Die Zahl der Tuberkulose-Erkrankungen geht weltweit zurück. Gleichzeitig erkrankt eine halbe Million Menschen pro Jahr an Tuberkulose-Stämmen, gegen die kaum noch ein Antibiotikum hilft. SRF-Wissenschaftsredaktorin Katrin Zöfel sieht Handlungsbedarf: Es werden dringend neue Therapien gebraucht.
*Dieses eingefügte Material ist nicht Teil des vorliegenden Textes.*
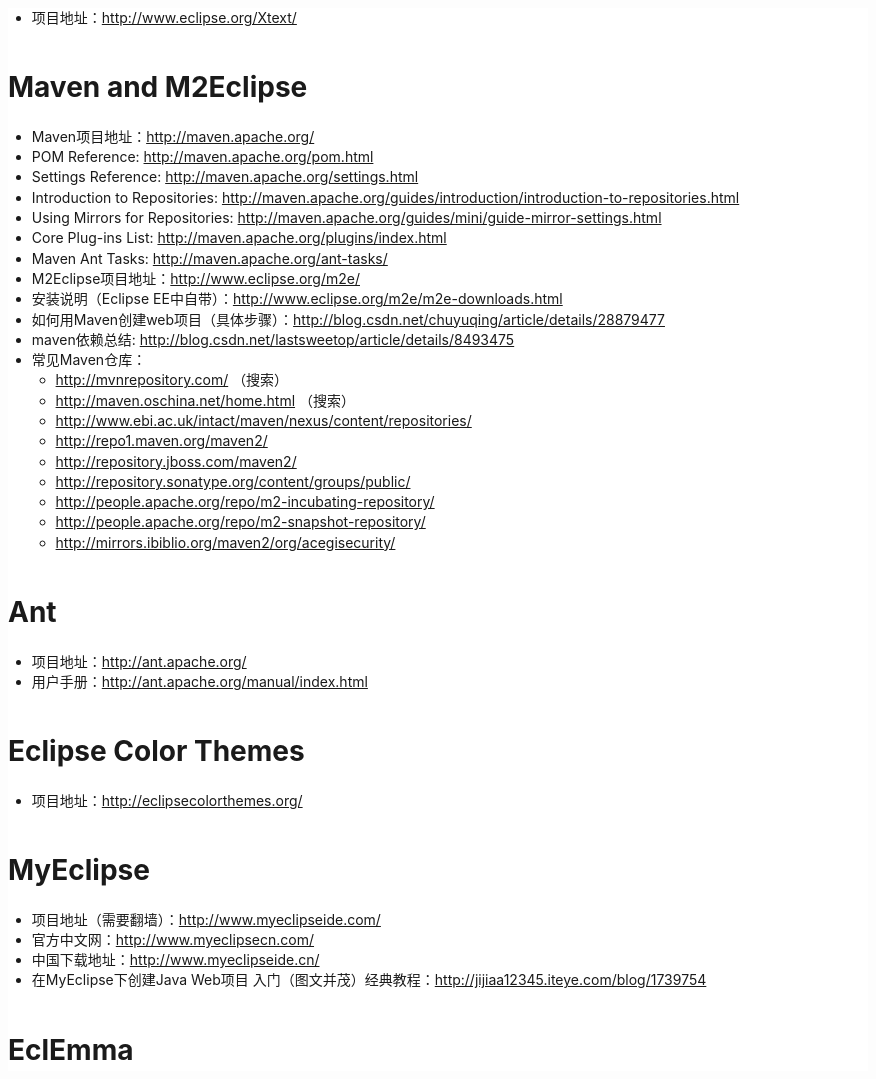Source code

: * 项目地址：http://www.eclipse.org/Xtext/


# Maven and M2Eclipse

* Maven项目地址：http://maven.apache.org/
* POM Reference: http://maven.apache.org/pom.html
* Settings Reference: http://maven.apache.org/settings.html
* Introduction to Repositories: http://maven.apache.org/guides/introduction/introduction-to-repositories.html
* Using Mirrors for Repositories: http://maven.apache.org/guides/mini/guide-mirror-settings.html
* Core Plug-ins List: http://maven.apache.org/plugins/index.html
* Maven Ant Tasks: http://maven.apache.org/ant-tasks/
* M2Eclipse项目地址：http://www.eclipse.org/m2e/
* 安装说明（Eclipse EE中自带）：http://www.eclipse.org/m2e/m2e-downloads.html
* 如何用Maven创建web项目（具体步骤）：http://blog.csdn.net/chuyuqing/article/details/28879477
* maven依赖总结: http://blog.csdn.net/lastsweetop/article/details/8493475
* 常见Maven仓库：
    * http://mvnrepository.com/    （搜索）
    * http://maven.oschina.net/home.html    （搜索）
    * http://www.ebi.ac.uk/intact/maven/nexus/content/repositories/
    * http://repo1.maven.org/maven2/
    * http://repository.jboss.com/maven2/
    * http://repository.sonatype.org/content/groups/public/
    * http://people.apache.org/repo/m2-incubating-repository/
    * http://people.apache.org/repo/m2-snapshot-repository/
    * http://mirrors.ibiblio.org/maven2/org/acegisecurity/


# Ant

* 项目地址：http://ant.apache.org/
* 用户手册：http://ant.apache.org/manual/index.html


# Eclipse Color Themes
      
* 项目地址：http://eclipsecolorthemes.org/


# MyEclipse

* 项目地址（需要翻墙）：http://www.myeclipseide.com/
* 官方中文网：http://www.myeclipsecn.com/
* 中国下载地址：http://www.myeclipseide.cn/
* 在MyEclipse下创建Java Web项目 入门（图文并茂）经典教程：http://jijiaa12345.iteye.com/blog/1739754

# EclEmma
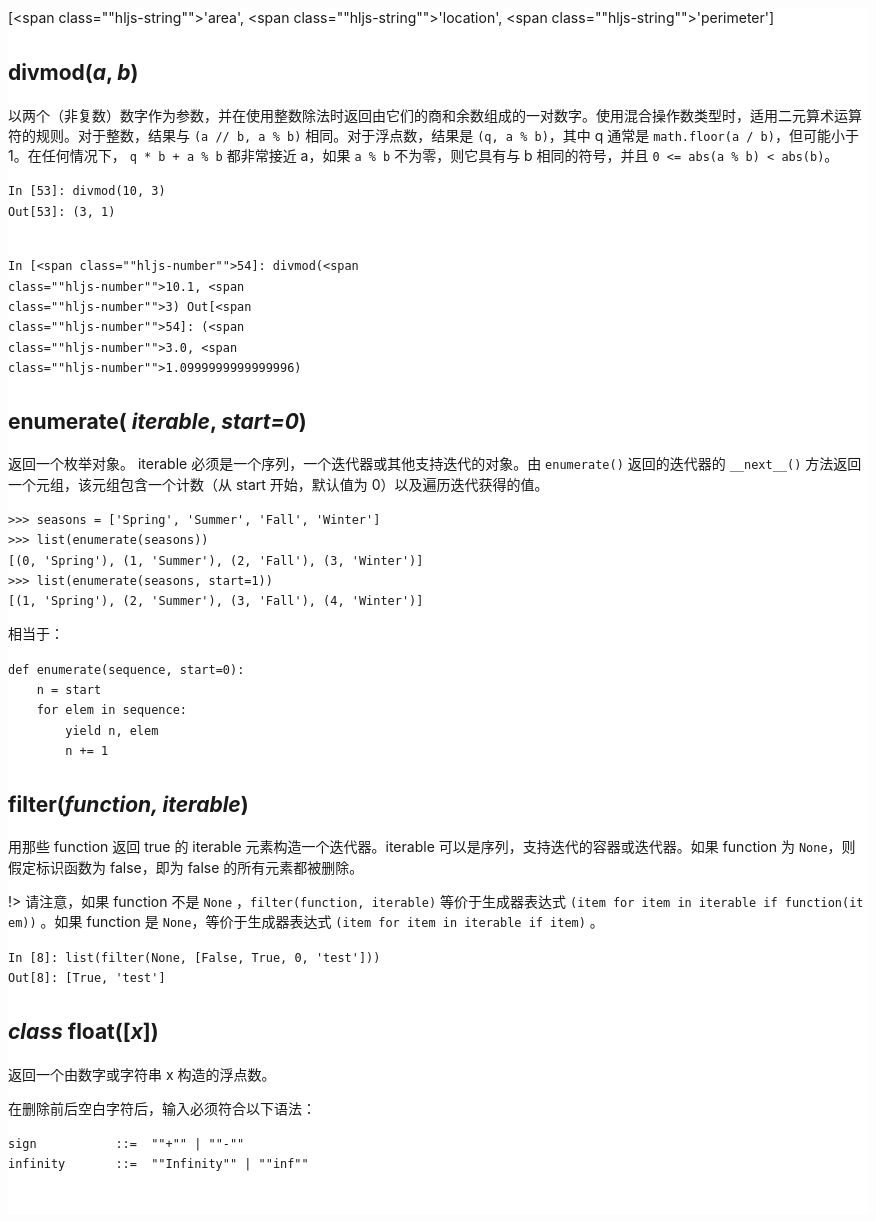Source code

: [<span class=""hljs-string"">'area'</span>, <span class=""hljs-string"">'location'</span>, <span class=""hljs-string"">'perimeter'</span>]
</code></pre>
<h2 class=""heading"" data-id=""heading-15"">divmod(<em>a</em>, <em>b</em>)</h2>
<p>以两个（非复数）数字作为参数，并在使用整数除法时返回由它们的商和余数组成的一对数字。使用混合操作数类型时，适用二元算术运算符的规则。对于整数，结果与 <code>(a // b, a % b)</code> 相同。对于浮点数，结果是 <code>(q, a % b)</code>，其中 q 通常是 <code>math.floor(a / b)</code>，但可能小于 1。在任何情况下， <code>q * b + a % b</code> 都非常接近 a，如果 <code>a % b</code> 不为零，则它具有与 b 相同的符号，并且 <code>0 &lt;= abs(a % b) &lt; abs(b)</code>。</p>
<pre><code class=""hljs python"" lang=""python"">In [<span class=""hljs-number"">53</span>]: divmod(<span class=""hljs-number"">10</span>, <span class=""hljs-number"">3</span>)
Out[<span class=""hljs-number"">53</span>]: (<span class=""hljs-number"">3</span>, <span class=""hljs-number"">1</span>)

In [<span class=""hljs-number"">54</span>]: divmod(<span class=""hljs-number"">10.1</span>, <span class=""hljs-number"">3</span>)
Out[<span class=""hljs-number"">54</span>]: (<span class=""hljs-number"">3.0</span>, <span class=""hljs-number"">1.0999999999999996</span>)
</code></pre>
<h2 class=""heading"" data-id=""heading-16"">enumerate( <em>iterable</em>, <em>start=0</em>)</h2>
<p>返回一个枚举对象。 iterable 必须是一个序列，一个迭代器或其他支持迭代的对象。由 <code>enumerate()</code> 返回的迭代器的 <code>__next__()</code> 方法返回一个元组，该元组包含一个计数（从 start 开始，默认值为 0）以及遍历迭代获得的值。</p>
<pre><code class=""hljs python"" lang=""python""><span class=""hljs-meta"">&gt;&gt;&gt; </span>seasons = [<span class=""hljs-string"">'Spring'</span>, <span class=""hljs-string"">'Summer'</span>, <span class=""hljs-string"">'Fall'</span>, <span class=""hljs-string"">'Winter'</span>]
<span class=""hljs-meta"">&gt;&gt;&gt; </span>list(enumerate(seasons))
[(<span class=""hljs-number"">0</span>, <span class=""hljs-string"">'Spring'</span>), (<span class=""hljs-number"">1</span>, <span class=""hljs-string"">'Summer'</span>), (<span class=""hljs-number"">2</span>, <span class=""hljs-string"">'Fall'</span>), (<span class=""hljs-number"">3</span>, <span class=""hljs-string"">'Winter'</span>)]
<span class=""hljs-meta"">&gt;&gt;&gt; </span>list(enumerate(seasons, start=<span class=""hljs-number"">1</span>))
[(<span class=""hljs-number"">1</span>, <span class=""hljs-string"">'Spring'</span>), (<span class=""hljs-number"">2</span>, <span class=""hljs-string"">'Summer'</span>), (<span class=""hljs-number"">3</span>, <span class=""hljs-string"">'Fall'</span>), (<span class=""hljs-number"">4</span>, <span class=""hljs-string"">'Winter'</span>)]
</code></pre>
<p>相当于：</p>
<pre><code class=""hljs python"" lang=""python""><span class=""hljs-function""><span class=""hljs-keyword"">def</span> <span class=""hljs-title"">enumerate</span><span class=""hljs-params"">(sequence, start=<span class=""hljs-number"">0</span>)</span>:</span>
    n = start
    <span class=""hljs-keyword"">for</span> elem <span class=""hljs-keyword"">in</span> sequence:
        <span class=""hljs-keyword"">yield</span> n, elem
        n += <span class=""hljs-number"">1</span></code></pre>
<h2 class=""heading"" data-id=""heading-17"">filter(<em>function, iterable</em>)</h2>
<p>用那些 function 返回 true 的 iterable 元素构造一个迭代器。iterable 可以是序列，支持迭代的容器或迭代器。如果 function 为 <code>None</code>，则假定标识函数为 false，即为 false 的所有元素都被删除。</p>
<p>!&gt; 请注意，如果 function 不是 <code>None</code> ，<code>filter(function, iterable)</code> 等价于生成器表达式 <code>(item for item in iterable if function(item))</code> 。如果 function 是 <code>None</code>，等价于生成器表达式 <code>(item for item in iterable if item)</code> 。</p>
<pre><code class=""hljs python"" lang=""python"">In [<span class=""hljs-number"">8</span>]: list(filter(<span class=""hljs-keyword"">None</span>, [<span class=""hljs-keyword"">False</span>, <span class=""hljs-keyword"">True</span>, <span class=""hljs-number"">0</span>, <span class=""hljs-string"">'test'</span>]))
Out[<span class=""hljs-number"">8</span>]: [<span class=""hljs-keyword"">True</span>, <span class=""hljs-string"">'test'</span>]
</code></pre>
<h2 class=""heading"" data-id=""heading-18""><em>class</em> float([<em>x</em>])</h2>
<p>返回一个由数字或字符串 x 构造的浮点数。</p>
<p>在删除前后空白字符后，输入必须符合以下语法：</p>
<pre><code class=""hljs python"" lang=""python"">sign           ::=  <span class=""hljs-string"">""+""</span> | <span class=""hljs-string"">""-""</span>
infinity       ::=  <span class=""hljs-string"">""Infinity""</span> | <span class=""hljs-string"">""inf""</span>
SRF: Tuberkulose ist bei uns fast verschwunden, ärmere Länder dagegen kämpfen nach wie vor mit ihr. Ist Tuberkulose eine Krankheit der Armen?
Katrin Zöfel: Die Lebensbedingungen spielen eine grosse Rolle. Hygiene, der Lebensstandard, ein gesünderes Leben sind wichtige Faktoren dafür, dass Tuberkulose hierzulande kaum noch eine Rolle spielt.
Ganz anders sieht das in Osteuropa, in Afrika und in Asien aus. Dazu kommt, dass es auch an ganz Grundlegendem hapert: Viele Fälle bleiben unentdeckt, und die Therapien, die es gibt, sind alles andere als ideal.
Bekommen die Menschen also nicht die Hilfe, die sie bräuchten?
Nehmen wir das Beispiel multiresistente Tuberkulose. Das sind pro Jahr etwa 500’000 neue Fälle weltweit. Es gibt eine Therapie, aber die besteht aus einer Kombination von vier Antibiotika. Das ist extrem strapaziös, und hilft nur in etwa 60 Prozent der Fälle.
Lange wusste man gar nicht so genau, wie viele Tuberkulose-Fälle es eigentlich gibt.
Strapaziös heisst in dem Fall nicht nur, dass die Therapie die Patienten schlaucht: die Nebenwirkungen sind heftig, es gibt Spätfolgen. Viele Menschen werden taub durch die Therapie.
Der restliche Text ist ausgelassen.